### Stored records
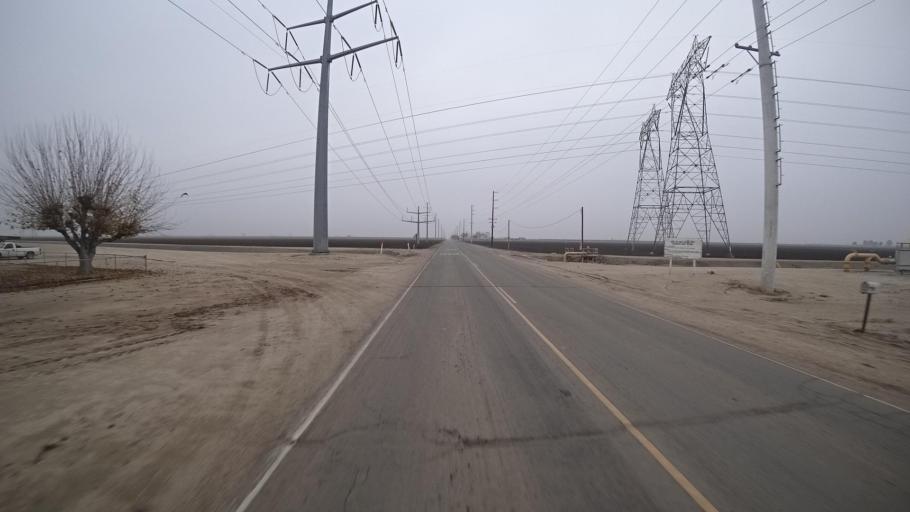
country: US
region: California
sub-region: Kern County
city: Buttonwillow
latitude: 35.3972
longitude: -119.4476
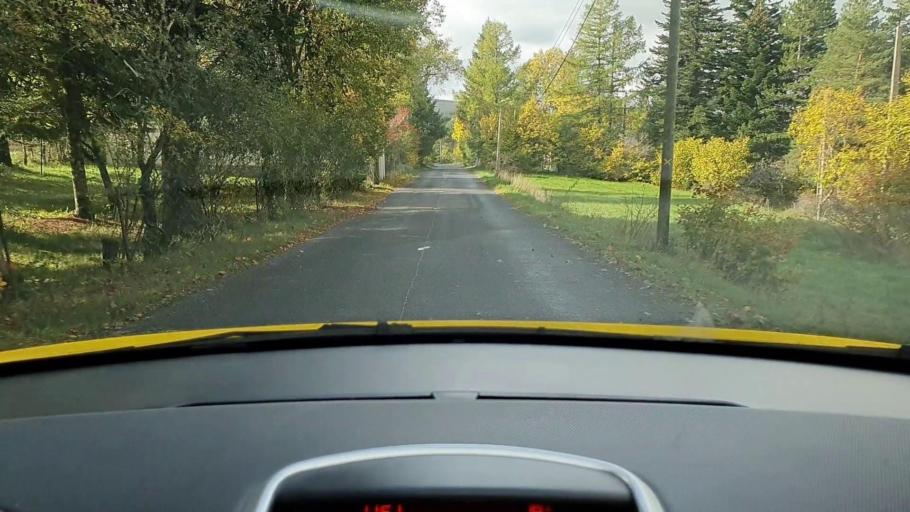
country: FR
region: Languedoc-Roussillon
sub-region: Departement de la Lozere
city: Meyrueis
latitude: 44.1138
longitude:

### Short problem
Copy every line of text from all the items word for word, and leave the pictures out.

### Written response
country: US
region: California
sub-region: Kern County
city: Buttonwillow
latitude: 35.3972
longitude: -119.4476
country: FR
region: Languedoc-Roussillon
sub-region: Departement de la Lozere
city: Meyrueis
latitude: 44.1138
longitude:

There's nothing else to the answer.